Bow Wow Wow, The Lyceum Theatre, Sheffield, 29th October 1981.


Will it be ‘Me No Pop I’ by Coati Mundi? Perhaps ‘Wordy Rappinghood’ by The Tom Tom Club? Or something by Earth Wind & Fire or Carl “Bad Mama Jama” Carlton? What record will Disco John - once of the Blitz club on Infirmary Road, now hosting ‘Tropical Heatwave’ at the upwardly mobile ‘Penny’s’ nightspot in Sheffield city centre - be spinning at midnight as I turn 21 on the dancefloor? Pointing the way ahead as I come of age, setting the tone for the rest of the year.

It’s Modern Romance, with ‘Ay Ay Ay Ay Moosey’. I don’t care. I’m out with my musician friends, bandmates and Ava. I’m drunk and happy. The future is bright, maybe even a little bit moosey.

Mum and Dad don’t have a phone, so it’s Thursday before I hear the news from Charlie at band practice. Judd, bass player and comrade-in-rhythm for two years in DVA, is dead. Overdosed at his gaff in Broomhall flats. Since DVA split in May, I’d only seen him once, Judd himself having parted ways with the band later in the summer. Sitting in The Hallamshire pub on an August evening, he’d been his usual self: down-to-earth, funny, impish. His figurative glass neither half-full nor half-empty but chipped and hoping for a clean one from behind the bar.

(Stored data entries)
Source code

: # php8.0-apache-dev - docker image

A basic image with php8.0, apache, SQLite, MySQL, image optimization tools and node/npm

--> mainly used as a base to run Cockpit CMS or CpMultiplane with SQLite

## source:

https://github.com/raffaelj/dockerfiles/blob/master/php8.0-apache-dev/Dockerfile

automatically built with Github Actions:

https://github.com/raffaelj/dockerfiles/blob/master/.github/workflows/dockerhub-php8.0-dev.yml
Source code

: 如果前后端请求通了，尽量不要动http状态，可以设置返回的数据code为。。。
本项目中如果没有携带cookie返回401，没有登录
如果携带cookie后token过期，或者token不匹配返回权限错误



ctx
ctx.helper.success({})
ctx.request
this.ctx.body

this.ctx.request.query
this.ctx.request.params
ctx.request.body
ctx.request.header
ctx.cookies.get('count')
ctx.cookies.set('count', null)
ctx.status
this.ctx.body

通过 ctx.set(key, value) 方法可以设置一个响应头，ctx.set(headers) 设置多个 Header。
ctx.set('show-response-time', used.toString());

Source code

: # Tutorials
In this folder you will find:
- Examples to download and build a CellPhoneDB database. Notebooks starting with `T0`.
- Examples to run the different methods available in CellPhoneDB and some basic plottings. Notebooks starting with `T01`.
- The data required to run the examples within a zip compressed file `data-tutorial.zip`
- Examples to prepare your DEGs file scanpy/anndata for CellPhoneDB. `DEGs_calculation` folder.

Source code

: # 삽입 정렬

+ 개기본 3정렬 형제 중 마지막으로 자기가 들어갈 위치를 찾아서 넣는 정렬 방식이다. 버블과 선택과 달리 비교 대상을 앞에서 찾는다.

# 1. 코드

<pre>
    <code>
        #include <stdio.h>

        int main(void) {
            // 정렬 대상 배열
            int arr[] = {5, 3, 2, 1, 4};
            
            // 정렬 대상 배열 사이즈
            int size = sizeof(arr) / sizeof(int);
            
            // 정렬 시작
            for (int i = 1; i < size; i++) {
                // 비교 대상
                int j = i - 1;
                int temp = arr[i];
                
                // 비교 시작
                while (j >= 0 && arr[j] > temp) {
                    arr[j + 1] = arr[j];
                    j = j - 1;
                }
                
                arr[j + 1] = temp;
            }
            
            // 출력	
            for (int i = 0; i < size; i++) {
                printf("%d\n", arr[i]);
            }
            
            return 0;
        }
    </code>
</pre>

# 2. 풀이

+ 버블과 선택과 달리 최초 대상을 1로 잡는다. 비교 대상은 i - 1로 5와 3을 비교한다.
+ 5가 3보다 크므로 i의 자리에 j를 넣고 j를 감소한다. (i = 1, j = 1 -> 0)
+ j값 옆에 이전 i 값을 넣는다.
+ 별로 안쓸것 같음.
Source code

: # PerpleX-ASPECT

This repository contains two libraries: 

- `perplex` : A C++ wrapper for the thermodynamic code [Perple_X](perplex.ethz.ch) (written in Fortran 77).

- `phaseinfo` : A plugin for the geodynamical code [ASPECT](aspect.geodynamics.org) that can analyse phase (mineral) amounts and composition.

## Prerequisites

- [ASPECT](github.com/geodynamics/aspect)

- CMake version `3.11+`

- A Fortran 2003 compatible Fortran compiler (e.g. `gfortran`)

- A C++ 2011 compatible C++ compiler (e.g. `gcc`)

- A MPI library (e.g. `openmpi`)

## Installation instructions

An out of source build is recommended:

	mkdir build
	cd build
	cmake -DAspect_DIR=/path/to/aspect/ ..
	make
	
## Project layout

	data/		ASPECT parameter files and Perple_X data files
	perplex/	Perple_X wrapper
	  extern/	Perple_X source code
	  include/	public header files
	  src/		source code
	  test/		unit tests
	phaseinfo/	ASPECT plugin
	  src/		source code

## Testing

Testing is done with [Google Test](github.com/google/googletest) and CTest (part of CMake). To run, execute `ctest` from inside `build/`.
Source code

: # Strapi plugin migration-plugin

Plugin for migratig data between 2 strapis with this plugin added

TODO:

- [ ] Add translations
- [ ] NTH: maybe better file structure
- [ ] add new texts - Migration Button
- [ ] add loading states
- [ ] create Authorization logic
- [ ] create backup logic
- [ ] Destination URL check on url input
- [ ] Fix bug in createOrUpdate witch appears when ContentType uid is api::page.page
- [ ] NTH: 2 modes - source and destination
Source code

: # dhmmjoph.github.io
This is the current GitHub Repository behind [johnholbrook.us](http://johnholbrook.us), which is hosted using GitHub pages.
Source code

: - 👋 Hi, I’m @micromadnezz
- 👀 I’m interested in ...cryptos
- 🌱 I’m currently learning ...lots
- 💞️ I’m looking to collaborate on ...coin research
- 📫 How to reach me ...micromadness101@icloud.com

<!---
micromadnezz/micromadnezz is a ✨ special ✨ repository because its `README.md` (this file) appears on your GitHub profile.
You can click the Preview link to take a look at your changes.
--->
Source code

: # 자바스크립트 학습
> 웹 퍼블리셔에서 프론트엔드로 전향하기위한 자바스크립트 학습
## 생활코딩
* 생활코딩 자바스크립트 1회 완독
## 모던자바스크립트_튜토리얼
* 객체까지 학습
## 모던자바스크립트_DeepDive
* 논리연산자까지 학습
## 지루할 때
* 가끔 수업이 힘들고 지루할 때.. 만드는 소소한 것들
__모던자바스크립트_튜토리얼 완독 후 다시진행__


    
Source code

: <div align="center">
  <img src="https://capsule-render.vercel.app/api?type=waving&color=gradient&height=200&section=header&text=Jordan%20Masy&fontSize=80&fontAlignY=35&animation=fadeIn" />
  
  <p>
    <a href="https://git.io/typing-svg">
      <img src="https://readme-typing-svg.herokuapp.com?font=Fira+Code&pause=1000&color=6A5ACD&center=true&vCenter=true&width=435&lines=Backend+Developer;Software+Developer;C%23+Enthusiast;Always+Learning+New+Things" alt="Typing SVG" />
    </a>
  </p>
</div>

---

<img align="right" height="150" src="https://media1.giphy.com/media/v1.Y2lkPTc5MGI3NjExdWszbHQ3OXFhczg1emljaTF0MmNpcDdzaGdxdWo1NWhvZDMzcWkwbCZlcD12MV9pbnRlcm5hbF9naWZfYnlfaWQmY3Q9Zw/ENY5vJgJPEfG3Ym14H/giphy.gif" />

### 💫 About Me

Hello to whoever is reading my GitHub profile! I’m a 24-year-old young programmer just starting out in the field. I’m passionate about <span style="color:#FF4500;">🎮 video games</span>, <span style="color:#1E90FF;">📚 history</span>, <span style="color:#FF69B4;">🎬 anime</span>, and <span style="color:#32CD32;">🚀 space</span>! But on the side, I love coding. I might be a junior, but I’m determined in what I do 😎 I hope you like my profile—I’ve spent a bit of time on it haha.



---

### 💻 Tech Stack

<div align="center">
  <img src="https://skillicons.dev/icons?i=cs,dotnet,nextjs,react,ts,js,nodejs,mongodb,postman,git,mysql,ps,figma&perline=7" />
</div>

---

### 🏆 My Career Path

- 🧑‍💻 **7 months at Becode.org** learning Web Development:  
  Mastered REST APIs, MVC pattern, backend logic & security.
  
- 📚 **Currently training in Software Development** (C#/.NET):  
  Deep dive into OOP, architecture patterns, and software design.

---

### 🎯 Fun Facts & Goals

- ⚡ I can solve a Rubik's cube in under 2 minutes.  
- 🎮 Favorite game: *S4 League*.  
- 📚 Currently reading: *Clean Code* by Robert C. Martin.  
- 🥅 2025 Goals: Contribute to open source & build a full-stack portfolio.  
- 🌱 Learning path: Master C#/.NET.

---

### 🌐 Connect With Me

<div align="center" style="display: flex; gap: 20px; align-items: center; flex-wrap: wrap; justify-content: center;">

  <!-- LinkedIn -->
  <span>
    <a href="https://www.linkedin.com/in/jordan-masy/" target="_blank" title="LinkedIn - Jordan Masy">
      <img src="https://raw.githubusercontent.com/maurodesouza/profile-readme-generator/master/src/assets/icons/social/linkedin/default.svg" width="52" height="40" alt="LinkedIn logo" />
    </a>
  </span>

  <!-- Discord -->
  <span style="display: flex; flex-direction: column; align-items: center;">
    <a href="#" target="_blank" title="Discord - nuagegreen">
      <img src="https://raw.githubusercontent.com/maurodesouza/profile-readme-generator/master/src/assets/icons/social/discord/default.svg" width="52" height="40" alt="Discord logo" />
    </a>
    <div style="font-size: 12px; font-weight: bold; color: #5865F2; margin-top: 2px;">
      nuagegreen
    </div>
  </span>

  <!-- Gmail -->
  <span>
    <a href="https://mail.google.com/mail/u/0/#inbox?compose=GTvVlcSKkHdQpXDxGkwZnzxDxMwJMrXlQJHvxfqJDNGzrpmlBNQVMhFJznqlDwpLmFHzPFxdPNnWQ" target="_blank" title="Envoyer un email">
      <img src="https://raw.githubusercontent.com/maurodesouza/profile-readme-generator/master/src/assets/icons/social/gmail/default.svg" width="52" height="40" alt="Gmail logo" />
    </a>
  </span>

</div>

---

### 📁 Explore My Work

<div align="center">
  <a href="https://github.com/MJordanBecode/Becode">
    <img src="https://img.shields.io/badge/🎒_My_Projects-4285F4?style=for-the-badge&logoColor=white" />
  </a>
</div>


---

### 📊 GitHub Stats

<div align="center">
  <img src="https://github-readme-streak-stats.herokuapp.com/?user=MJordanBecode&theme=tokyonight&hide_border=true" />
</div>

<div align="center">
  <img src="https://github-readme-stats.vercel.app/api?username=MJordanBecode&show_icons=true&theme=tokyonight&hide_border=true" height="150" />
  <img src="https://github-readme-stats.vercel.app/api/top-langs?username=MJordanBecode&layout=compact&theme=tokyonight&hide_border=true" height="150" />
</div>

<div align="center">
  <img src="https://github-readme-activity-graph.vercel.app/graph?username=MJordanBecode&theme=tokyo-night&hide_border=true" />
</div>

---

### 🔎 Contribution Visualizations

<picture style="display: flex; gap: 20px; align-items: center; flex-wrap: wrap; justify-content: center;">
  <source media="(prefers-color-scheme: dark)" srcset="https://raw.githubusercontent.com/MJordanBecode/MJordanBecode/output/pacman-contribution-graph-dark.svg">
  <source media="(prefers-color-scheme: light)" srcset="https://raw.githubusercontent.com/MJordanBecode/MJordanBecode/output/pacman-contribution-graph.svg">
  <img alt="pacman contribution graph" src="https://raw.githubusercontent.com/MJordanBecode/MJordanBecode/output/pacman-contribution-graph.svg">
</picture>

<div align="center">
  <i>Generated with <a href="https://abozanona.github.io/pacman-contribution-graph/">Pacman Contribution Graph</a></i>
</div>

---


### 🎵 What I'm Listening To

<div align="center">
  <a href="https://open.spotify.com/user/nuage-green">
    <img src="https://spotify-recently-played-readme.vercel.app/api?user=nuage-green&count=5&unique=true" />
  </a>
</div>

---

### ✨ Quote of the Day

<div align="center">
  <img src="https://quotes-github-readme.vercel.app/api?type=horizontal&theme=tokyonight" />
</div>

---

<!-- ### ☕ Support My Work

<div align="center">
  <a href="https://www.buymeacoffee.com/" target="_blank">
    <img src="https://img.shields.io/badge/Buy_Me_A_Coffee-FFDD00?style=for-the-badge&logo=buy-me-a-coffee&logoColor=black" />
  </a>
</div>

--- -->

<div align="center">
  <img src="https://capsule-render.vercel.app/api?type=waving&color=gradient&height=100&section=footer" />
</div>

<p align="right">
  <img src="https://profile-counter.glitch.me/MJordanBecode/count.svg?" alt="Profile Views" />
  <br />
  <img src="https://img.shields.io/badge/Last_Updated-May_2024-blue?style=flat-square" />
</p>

> **Questions**
1. Render this sentence from the Sheffield memoir passage in Spanish: "Mum and Dad don’t have a phone, so it’s Thursday before I hear the news from Charlie at band practice."
2. Swap "Thursday" for "Friday" in the Sheffield memoir passage and give the part starting with "It’s Modern Romance, with" and going on through "behind the bar.".
3. Extend the Sheffield memoir passage by writing what comes next after its final sentence.
These entries are separate material, apart from the Sheffield memoir passage.

> **Answers per task**
1. Mamá y papá no tienen teléfono, así que es jueves cuando me entero de la noticia por Charlie en el ensayo de la banda.

2.
It’s Modern Romance, with ‘Ay Ay Ay Ay Moosey’. I don’t care. I’m out with my musician friends, bandmates and Ava. I’m drunk and happy. The future is bright, maybe even a little bit moosey.

Mum and Dad don’t have a phone, so it’s Friday before I hear the news from Charlie at band practice. Judd, bass player and comrade-in-rhythm for two years in DVA, is dead. Overdosed at his gaff in Broomhall flats. Since DVA split in May, I’d only seen him once, Judd himself having parted ways with the band later in the summer. Sitting in The Hallamshire pub on an August evening, he’d been his usual self: down-to-earth, funny, impish. His figurative glass neither half-full nor half-empty but chipped and hoping for a clean one from behind the bar.

3.
On the day of Judd’s funeral, I make it as far as the crematorium on City Road but can’t bring myself to go inside. This is my first ever funeral and I’m scared. I’m late and I can’t see anyone I know. I don’t know what to do; so I find a bench and sit in the October sun and think about Judd.

(L-R) Akiko Hada, me, Judd. Rod Pearce's flat, Pimlico, London, 1980.

He’d trained as a metal moulder and had worked out how to shape and make fake 50p coins from melted down cutlery. He’d use these counterfeits to empty cigarette machines and then sell the snouts on to students in the university bar. Judd hated shaving and reckoned on getting facial electrolysis with the first bit of money he made from the music business. In art, he loved the work of Francis Bacon and Val Denham.  In music, Judd loved ‘Pini Pini’ by Arto / Neto – “you married a bull cow, hmm-hmm!” – and ‘Drugs’ by Talking Heads. In fact, Judd loved drugs in general, but I never thought they would kill him.

Judd and me, onstage at the Blitz club at the George IV, 1980. Photo: John Whyman

Non-judgemental, he took people at face value. There’s Judd walking up West Street, laughing and joking with Bono and the lads from U2. An avowed non-musician, Judd came up with the hypnotic, innovative bass part on DVA’s ‘Impressions Of African Winter’, part-played with a timpani mallet and then looped by Ken Thomas. Remembering being onstage with Judd at Bar 2 in the uni, stoking away at our noise machine, watching him stare down the audience in a six strobe-light snowstorm. And Judd the driver (he never passed his test), with me perched over his shoulder in the back of the van, as he flashed the headlights at the HGV lads, letting them know they were clear to overtake. Chatting to him about music, films, Sheffield; anything to keep him awake as we completed the return leg of the North loop, back up the M1 after London gigs. The rest of the band fast asleep. And now Judd’s asleep. Forever. Gone at 24 years old, what a waste.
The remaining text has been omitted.